Verse-by-verse commentary and theological analysis
Genesis 1:26 Commentary
The LORD God declares that it is "not good" for the man to be alone, the first time in Genesis that something is declared not good. The single not-good in the midst of the creation's pervasive goodness signals that the man's situation is incomplete. He has work, provision, environment, and relationship with God; what he lacks is a corresponding partner, one who meets him at the level of his own kind. The not-good is not a criticism of the Creator's work but an expression of the Creator's intention to complete it.
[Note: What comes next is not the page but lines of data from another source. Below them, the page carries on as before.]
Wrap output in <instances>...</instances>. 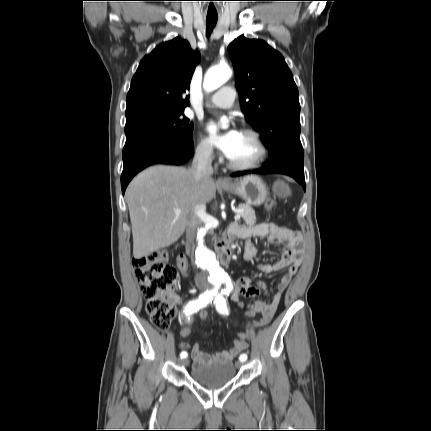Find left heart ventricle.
<instances>
[{
	"mask_svg": "<svg viewBox=\"0 0 431 431\" xmlns=\"http://www.w3.org/2000/svg\"><path fill=\"white\" fill-rule=\"evenodd\" d=\"M257 156L258 148L254 140L250 136L240 133L233 150L227 157L236 163H247Z\"/></svg>",
	"mask_w": 431,
	"mask_h": 431,
	"instance_id": "1",
	"label": "left heart ventricle"
}]
</instances>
God says he will make a "helper fit for him", a partner who corresponds to the man, who faces him as an equal in kind though different in form. The word "helper" (Hebrew: ezer) is used in the Old evidence of describe God himself as Israel's help (Psalm 121:2; 124:8). It is not a subordinating term but a relational one: the helper is the one without whom the task cannot be done, the presence without which something essential is missing. The woman is the man's complement, the answer to his not-good aloneness.
God then brings the animals and birds before Adam for naming, a process in which "no helper fit for him was found." The bringing of the animals serves two purposes: it demonstrates Adam's dominion-mandate in action (he names what God brings to him) and it intensifies the problem (none of what is brought corresponds to him). The whole animal kingdom passes before the man, and the one thing the garden needs most is still absent. The answer to the not-good is not found in the existing creation; it must be made.
Explore the Full Analysis of Genesis 1
The Book of Genesis begins with a powerful opening that defines how we understand the world: it has a Creator and a purpose. Before time began, while the earth ...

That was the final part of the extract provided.